本分解法はフロンを反応器に導き、過熱蒸気雰囲気下(還元性雰囲気下)でガス化するとともに、加水分解、熱分解、酸化分解を複合的に起こさせることで、分解・無害化します。   分解されたHF、CO2、HClは、中和処理設備へ導かれます。HFとHClを中和除去後の放出ガスは排ガス処理設備を通して排出します。中和により発生したCaF2(フッ化カルシウム=蛍石)とCaCl2(塩化カルシウム)は回収され、リサイクルすることができます。


分解過程

主反応器では800~1000℃に昇温され、加水分解、熱分解、酸化分解が複合的に起こり、完全分解されます。(>99.9%)
分解されたHF、CO2、HClは、冷却器に送られ、温度が下げられた後、中和処理設備へ導かれます。

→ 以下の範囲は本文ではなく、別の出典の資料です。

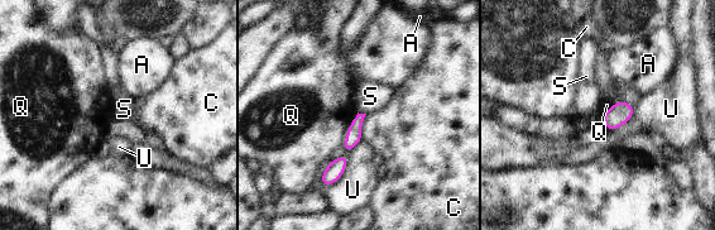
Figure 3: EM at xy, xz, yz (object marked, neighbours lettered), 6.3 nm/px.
act=leave each=A:other,C:other,Q:other,S:other,U:other runs_along=3:(360, 116), (344, 159), (327, 181) found='no lettered segment goes on from it'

分解設備における化学反応式(HCFC-22の例)を以下に示します。

CHClF2 (=HCFC- 22) + H2O + (1/2)O2 → CO2 + 2 HF + HCl


中和過程

中和処理設備では、4段のスクラブ方式により、HFおよびHClを中和します。HFとHClを取り除いた後の放出ガスは排ガス処理設備に導かれます。
中和されたCaF2とCaCl2は、排水処理設備へ導かれます。中和処理設備における化学反応式を以下に示します。

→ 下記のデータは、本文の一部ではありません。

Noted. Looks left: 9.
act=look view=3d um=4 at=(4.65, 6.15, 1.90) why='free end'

2 HF +  Ca(OH)2      → CaF2  + 2H2O
HCl + (1/2)Ca(OH)2  →  (1/2)CaCl2  + H2O


フロン分解事業

弊社は、分解装置の販売だけでなく、フロン回収破壊法に基づく、フロン類破壊事業者として、第一種フロン類回収業者からのフロン類の分解事業も行っております。

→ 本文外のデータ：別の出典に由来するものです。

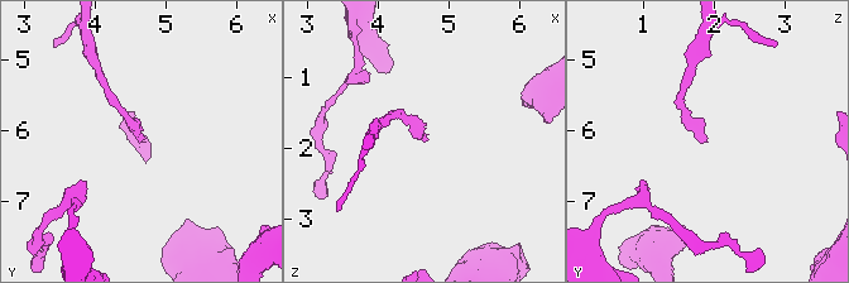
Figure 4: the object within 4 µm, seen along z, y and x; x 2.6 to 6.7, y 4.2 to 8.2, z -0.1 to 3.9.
act=look view=em slice=planes show=letters at=(4.65, 6.20, 1.90) why='now the EM'

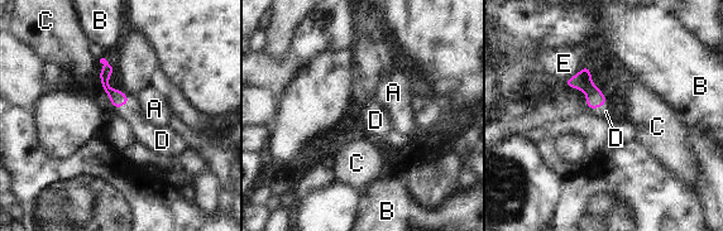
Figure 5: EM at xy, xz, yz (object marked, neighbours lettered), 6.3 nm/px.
act=join pieces=D longest_contact=E:140nm each=A:other,B:other,C:other,D:same,E:other passes_along=5:(582, 81), (598, 106), (606, 111) found='it goes on there'

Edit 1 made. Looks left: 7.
act=look view=overview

分解装置は平成15年に10kg/h の装置を2機に増設し、CFC、HCFC、HFC、混合フロン、R-502、R-407C、などのフロンのほか、SF6、ハロントリクロロエタン等の分解を行っています。

フロン分解装置の性能

フロン分解装置主要諸元

フロン分解方式 過熱蒸気反応法
フロン処理量 10kg/h(注1)
フロン分解率 99.99%以上 または
排気ガスにおいて15ppm以下
供給電源 AC3Φ 200V
圧力 常圧
常用温度 1000℃以下
ガス洗浄方式 Ca(OH)2による中和方式(注2)
電気設備容量 50KW
運転時消費電力 約30KW

分解対象ガス

  • CFC-11
  • CFC-12
  • CFC-114
  • CFC-115
  • HCFC-22
  • HFC-134a
  • 混合フロン
  • R-502
  • R-407C 等

フロン以外の処理対象物質

  • SF6 ハロン
  • トリクロロレタン 等

注1:フロンの種類によって処理量が変わることがあります。
注2:中和完了後の残渣は残渣タンクへの移送までで、その後の処理は含まれていません。

<過熱蒸気反応分解器の分解状況>
装置上部の円形部中央の覗口を確認すると、反応管内部の過熱蒸気反応の状況を確認することが出来ます。

中和過程(HFおよびHClの中和槽)

排水処理直後のCaF2

フロンの分解後

破壊されたフロン(CFC、HCFC、HFC)は年に一度集計し、その年の破壊結果を、経済産業大臣と環境省大臣へ報告します。